Морепа рассказал. У Вержена отлегло от сердца, однако он изобразил сочувствие и многословно выразил свое соболезнование коллеге.
Но Вержен был ловким дипломатом и в любой беде всегда умел видеть хорошие стороны. В осторожных выражениях намекнул он Морепа, что как раз сейчас, когда венценосец нанес ему такую обиду, он может извлечь из этого большую выгоду.
Луи, веселый, разрумянившись от мороза, только что вернулся с охоты, когда Вержен сообщил ему добрую весть. Толстое, добродушное лицо короля сияло довольством. Просто великолепно, что его шурин, римский император, взялся за ум. Итак, Иосиф готов удовольствоваться территорией на Инне. Вот это благоразумно, это по-деловому. Территория на реке Инн — крошечная область, просто символическое завоевание, в котором Фридрих Прусский, конечно, не откажет императору.
— Территория по реке Инн, — разъяснил он деловито, гордясь своей памятью, — представляет собою всего один населенный пункт, достойный упоминания, да и он не имеет значения. Там всего несколько сот жителей, тысячи не наберется. Это маленький городишко под названием Браунау.
Луи бросился к географическим картам и очень обрадовался, найдя в них подтверждение своим словам.

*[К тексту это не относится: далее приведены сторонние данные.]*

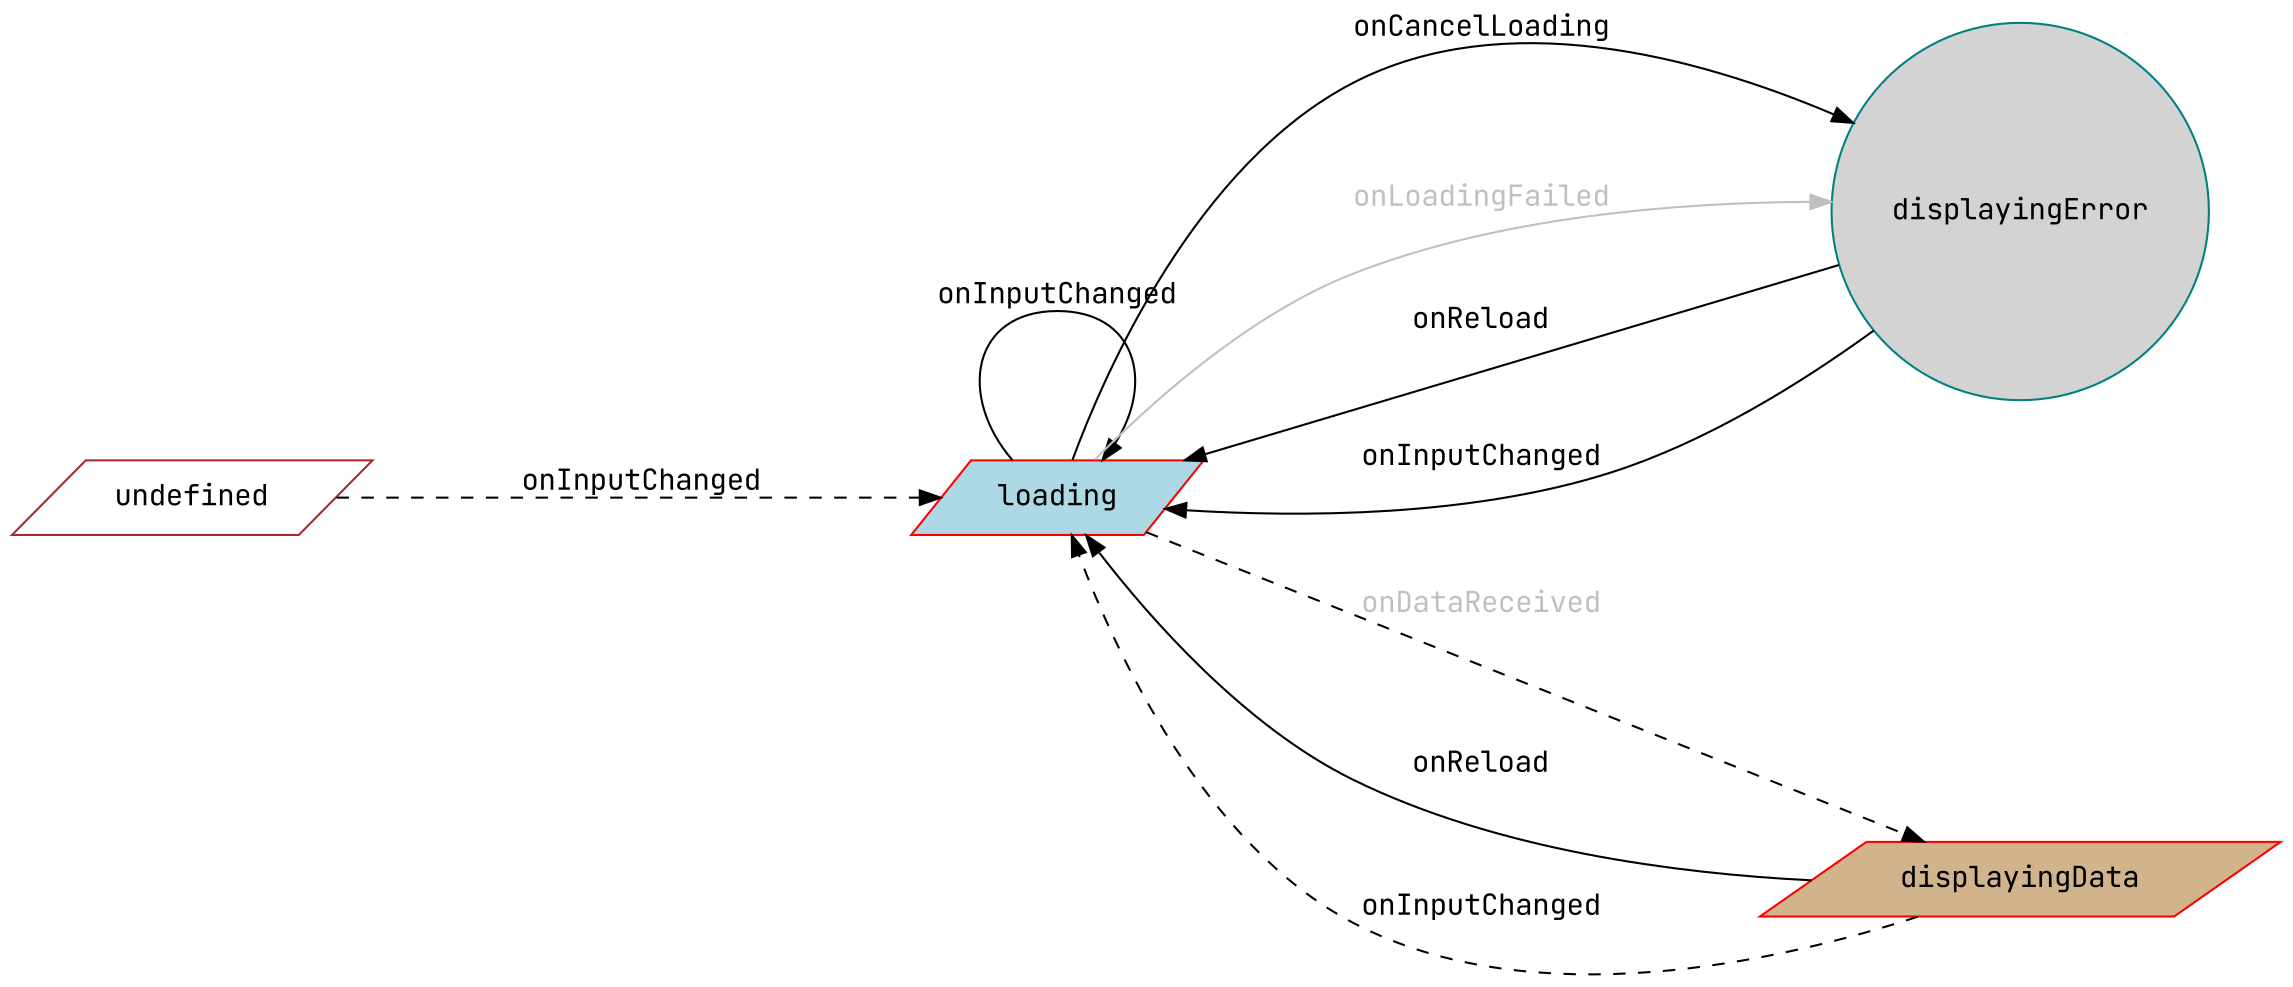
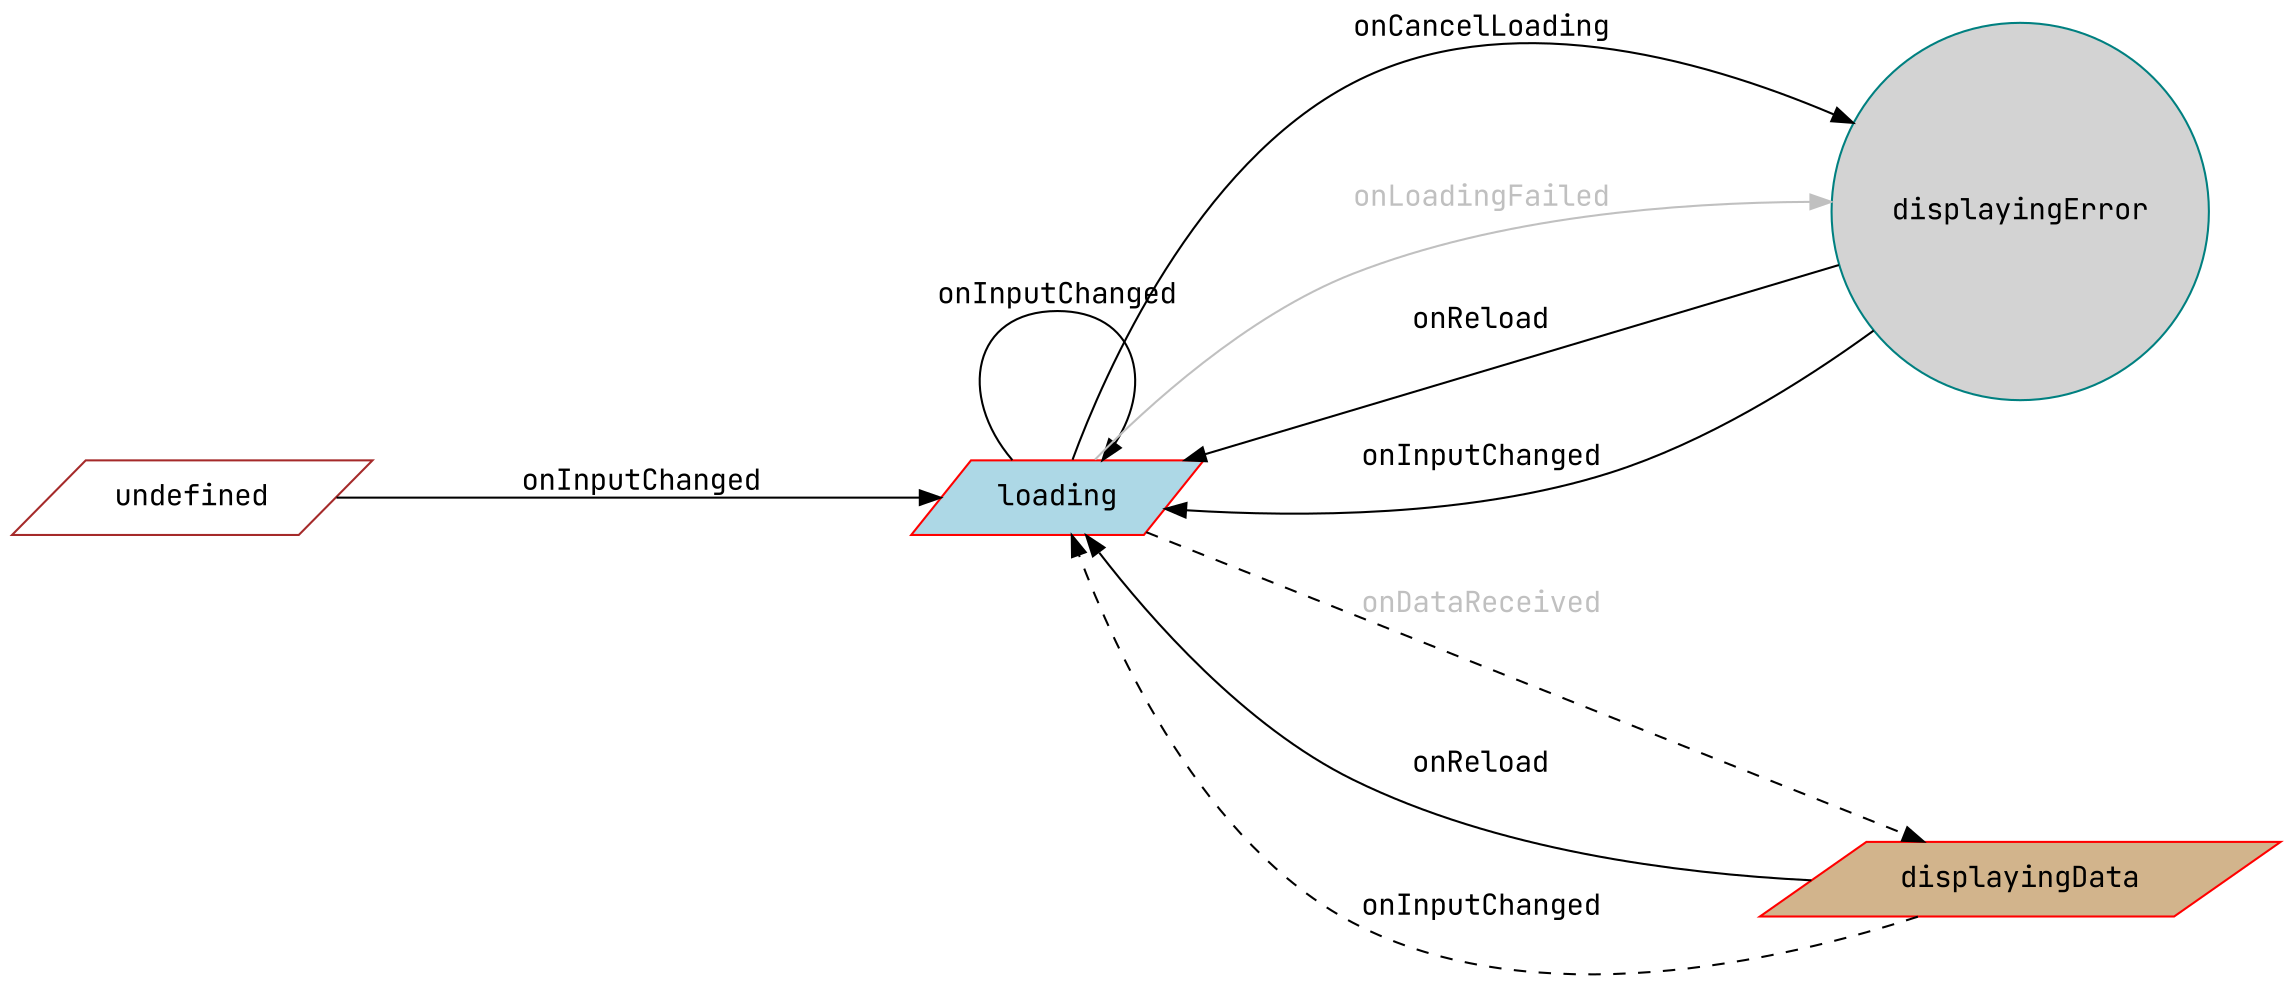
  digraph {
    fontname="JetBrains Mono"
    nodesep=1
    rankdir=LR
    ranksep=2
    node [color=red fontname="JetBrains Mono" shape=parallelogram style=filled]
    edge [color=black fontcolor=black fontname="JetBrains Mono" style=solid]
    loading [fillcolor=lightblue]
    displayingError [color=teal fillcolor=lightgrey shape=circle]
    displayingData [fillcolor=tan]
    undefined [color=brown fillcolor=white]
    loading -> loading [label=onInputChanged]
    loading -> displayingError [label=onCancelLoading]
    loading -> displayingError [color=gray fontcolor=gray label=onLoadingFailed]
    loading -> displayingData [fontcolor=gray label=onDataReceived style=dashed]
    displayingError -> loading [label=onReload]
    displayingError -> loading [label=onInputChanged]
    displayingData -> loading [label=onReload]
    displayingData -> loading [label=onInputChanged style=dashed]
-   undefined -> loading [label=onInputChanged style=dashed]
+   undefined -> loading [label=onInputChanged]
  }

Выступить посредником при заключении мира было как раз подходящим делом для Людовика Шестнадцатого. К вящему удивлению своего министра, он принялся напевать старую песню, которая была популярна в кабачках и на рынках сорок лет назад, в дни заключения мира 1735 года.[122]
Подумав о своем шурине Иосифе, план которого потерпел столь жалкое крушение, Луи ощутил даже нечто вроде злорадства. Но оно тотчас же уступило место более возвышенным чувствам. Именно теперь, когда он очень скоро станет отцом, Луи испытывал глубокую благодарность к человеку, который посоветовал ему сделать операцию. Ему было жаль честолюбивого Иосифа, неудачливого завоевателя мира. И в то же время он глубоко и искренне радовался за Иосифа, который снимет с себя наконец бремя этой преступной войны да еще получит новую территорию и город Браунау на Инне. Но самое главное, и это было особенно приятно Луи, его августейшая теща освободится от военных забот.
Он был готов сделать все, что в его силах, только бы ликвидировать конфликт между Габсбургами и Пруссией. Но ему было ясно, что Иосиф теперь особенно обидчив и что с ним следует обходиться с величайшей деликатностью. Мир был не за горами, но стоило сделать один неверный шаг — и все могло сорваться.
— Что же посоветуете вы предпринять прежде всего, ваше превосходительство? — спросил он своего министра.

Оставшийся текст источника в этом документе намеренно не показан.